Ifugao: Batad Rice Terraces still a Wonder after the years

Batad Amphitheater Rice Terraces

The Batad Rice Terraces

If there is one thing in the Philippines I could say I am proud of, that would be the Rice Terraces in the Ifugao Mountains. This marvel of an architectural and cultural landscape was built by our ancestors more than 2000 years ago. Other countries have terraces as well but none can compare to the height, steepness and intricacy. Even the steps of these terraces when combined end-to-end can encircle half the globe. Truly a deserving site to be included in UNESCO’s World Heritage Lists.

Batad Mountains

The mountains including Mt Amuyao shelters Bated Rice Terraces

The UNESCO’s World Heritage Site covers not only one place but several terraces in Banaue. The one in Banaue proper is more expansive and easily accessible. But if you ask me, the most breathtaking among the rice terraces is the one in Batad. After a 12km rough road trip and an hour hike from the saddle, we were already basking at the magnificent site of the Batad Rice Terraces carved on a steep side of a mountain embraced by the other mountains as if protecting it.

Batad Village

The village at the center of the terraces

The Batad Rice Terraces are carved along the steep side of a mountain looking more like a giant amphitheater. But in this case, the main show is the terraces itself. It is said that the height of this terrace is higher and older than the coliseum of Rome. It’s the 4th time I’ve seen the Batad terraces and it never fails to amaze me anytime or whatever season it is.

Batad Terraces

The Stone-walled terraces of Batad

Just the thought of our ancestors building each of these terraces by hand already fills me with wonder. Even designing the irrigation system with water coming from the rainforest down to the fields and the stone-walled terraces withstanding erosion even after 2000 years is just genius.

Batad Terraces Village

A closer look of at the Batad Village

But not all is well in this side of the mountains. I remember the first time I went here, there was still no electricity. The third time, I learned electric lines are being installed and they have partial electricity coursing through. Now electricity runs for 24 hours. I have nothing against the locals wishing to improve the quality of their lives but it somehow changed the place. There was a moment I was enjoying the scenery but got distracted when I heard sounds coming from a crazy TV game show.

Batad Terace and Kids

Local Kids playing at the terrace

The old tradition of building these terraces and farming will soon dissipate as the younger Ifugaos are embracing the modern life. The younger generations would prefer other professions than being a farmer. Then again we can’t blame them.

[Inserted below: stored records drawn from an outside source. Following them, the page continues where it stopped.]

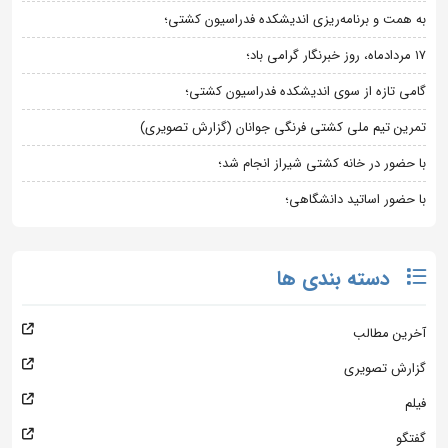
به همت و برنامه‌ریزی اندیشکده فدراسیون کشتی؛
۱۷ مردادماه، روز خبرنگار گرامی باد؛
گامی تازه از سوی اندیشکده فدراسیون کشتی؛
تمرین تیم ملی کشتی فرنگی جوانان (گزارش تصویری)
با حضور در خانه کشتی شیراز انجام شد؛
با حضور اساتید دانشگاهی؛
دسته بندی ها
آخرین مطالب
گزارش تصویری
فیلم
گفتگو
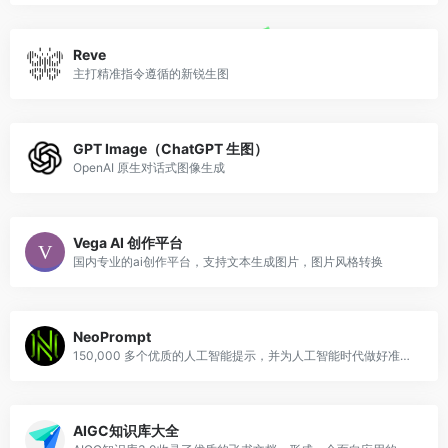
Reve
主打精准指令遵循的新锐生图
GPT Image（ChatGPT 生图）
OpenAI 原生对话式图像生成
Vega AI 创作平台
国内专业的ai创作平台，支持文本生成图片，图片风格转换
NeoPrompt
150,000 多个优质的人工智能提示，并为人工智能时代做好准备！生成更好的输出，节省时间和 API 成本。
AIGC知识库大全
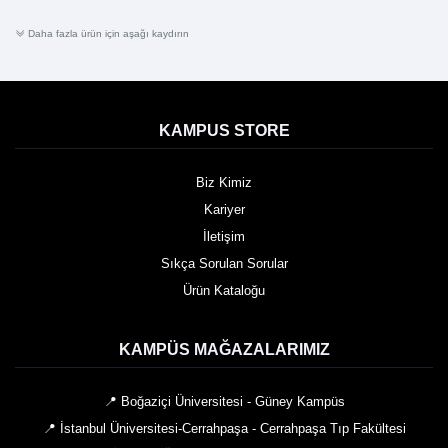
Daha fazla ürün için aşağı kaydırın
KAMPUS STORE
Biz Kimiz
Kariyer
İletişim
Sıkça Sorulan Sorular
Ürün Kataloğu
KAMPÜS MAĞAZALARIMIZ
📍 Boğaziçi Üniversitesi - Güney Kampüs
📍 İstanbul Üniversitesi-Cerrahpaşa - Cerrahpaşa Tıp Fakültesi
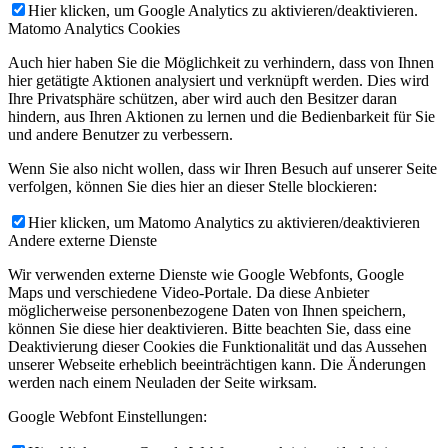
Hier klicken, um Google Analytics zu aktivieren/deaktivieren.
Matomo Analytics Cookies
Auch hier haben Sie die Möglichkeit zu verhindern, dass von Ihnen
hier getätigte Aktionen analysiert und verknüpft werden. Dies wird
Ihre Privatsphäre schützen, aber wird auch den Besitzer daran
hindern, aus Ihren Aktionen zu lernen und die Bedienbarkeit für Sie
und andere Benutzer zu verbessern.
Wenn Sie also nicht wollen, dass wir Ihren Besuch auf unserer Seite
verfolgen, können Sie dies hier an dieser Stelle blockieren:
Hier klicken, um Matomo Analytics zu aktivieren/deaktivieren
Andere externe Dienste
Wir verwenden externe Dienste wie Google Webfonts, Google
Maps und verschiedene Video-Portale. Da diese Anbieter
möglicherweise personenbezogene Daten von Ihnen speichern,
können Sie diese hier deaktivieren. Bitte beachten Sie, dass eine
Deaktivierung dieser Cookies die Funktionalität und das Aussehen
unserer Webseite erheblich beeinträchtigen kann. Die Änderungen
werden nach einem Neuladen der Seite wirksam.
Google Webfont Einstellungen:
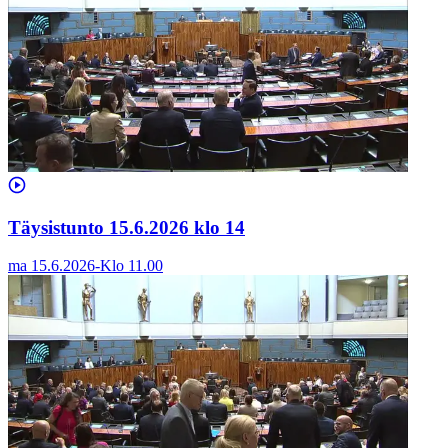
Täysistunto 15.6.2026 klo 14
ma 15.6.2026
-
Klo
11.00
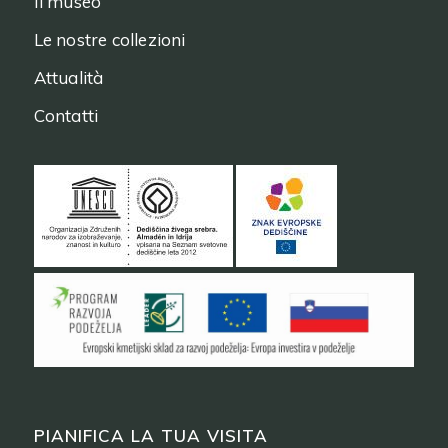
Il museo
Le nostre collezioni
Attualità
Contatti
PIANIFICA LA TUA VISITA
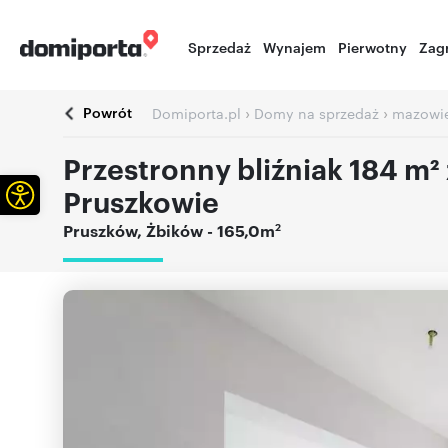
Sprzedaż
Wynajem
Pierwotny
Zag
Powrót
›
›
Domiporta.pl
Domy na sprzedaż
mazowie
Przestronny bliźniak 184 m²
Otwórz pasek narzędzi
Pruszkowie
2
Pruszków
,
Żbików
- 165,0m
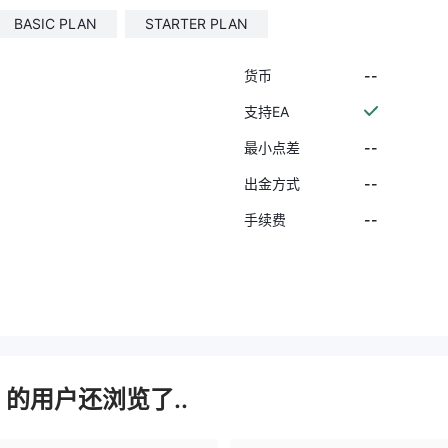
BASIC PLAN
STARTER PLAN
--
货币
支持EA
--
最小点差
--
出金方式
--
手续费
e
的用户还浏览了..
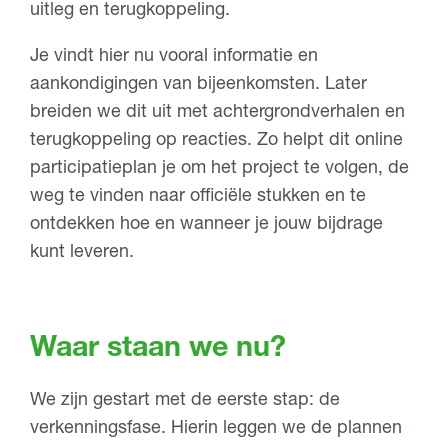
uitleg en terugkoppeling.
Je vindt hier nu vooral informatie en
aankondigingen van bijeenkomsten. Later
breiden we dit uit met achtergrondverhalen en
terugkoppeling op reacties. Zo helpt dit online
participatieplan je om het project te volgen, de
weg te vinden naar officiële stukken en te
ontdekken hoe en wanneer je jouw bijdrage
kunt leveren.
Waar staan we nu?
We zijn gestart met de eerste stap: de
verkenningsfase. Hierin leggen we de plannen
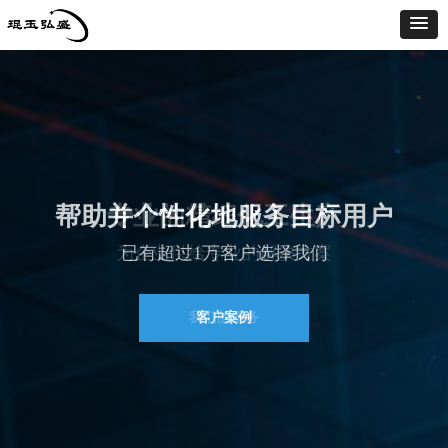
帮助并个性化地服务目标用户
专业的精细化工生产
为企业供给专业的解决方案
已有超过1万客户选择我们
我们的服务
客户案例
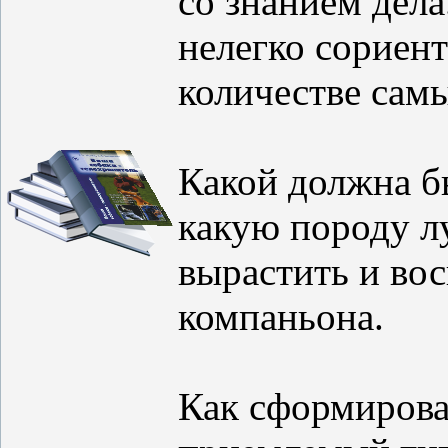
со знанием дел
нелегко сориен
количестве сам
Какой должна б
какую породу л
вырастить и во
компаньона.
Как сформирова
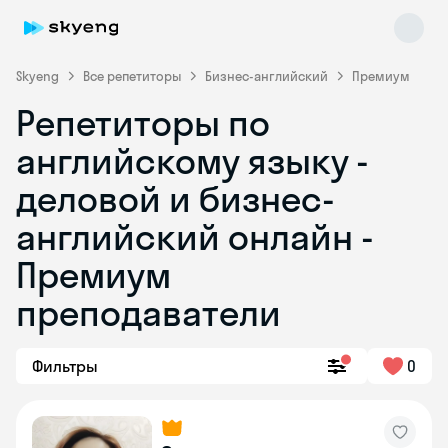
Skyeng
Все репетиторы
Бизнес-английский
Премиум
Репетиторы по
английскому языку -
деловой и бизнес-
английский онлайн -
Премиум
Skyeng Chat
online
преподаватели
Фильтры
0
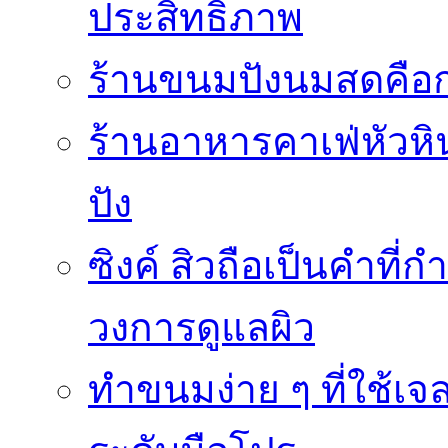
ประสิทธิภาพ
ร้านขนมปังนมสดคือ
ร้านอาหารคาเฟ่หัวหิน 
ปัง
ซิงค์ สิวถือเป็นคำที
วงการดูแลผิว
ทำขนมง่าย ๆ ที่ใช้เจ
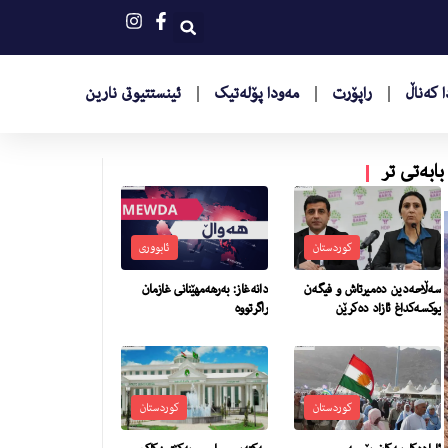
 کەناڵ
راپۆرت
مەودا پۆلەتیک
ئینستتیوتى نارین
بابەتی تر
کوردستان
ئابووری
سەڵاحەدین دەمیرتاش و فیگەن
دانه‌غاز: به‌رهه‌مهێنانى غازمان
یوکسەکداغ ئازاد دەکرێن
راگرتووه‌
کوردستان
کوردستان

But all is not lost though, BETGA (Batad Environmental Tourism Guides Association) are making tourism as one of the sources of income to preserve the rice terraces of Batad. I also noticed that the kids here seem to have been educated already. Unlike before, the kids are so accustomed to begging alms to tourist that pass by. Also last 2009, the Ifugao rice Terraces has been declared as an Organic Farm, free from GMO (Genetically Modified Organisms).


The kids, the terraces and the houses

I still think the seclusion of the Batad is a blessing as it helps to keep it from becoming too developed. I really don’t mind the electricity now since it does add a little convenience to the townsfolk there. I just really hope they extend their efforts in preserving this wonder. The terraces of Ifugao are also listed under the endangered sites under UNESCO. If it continues to deteriorate, it will be stripped off from the list.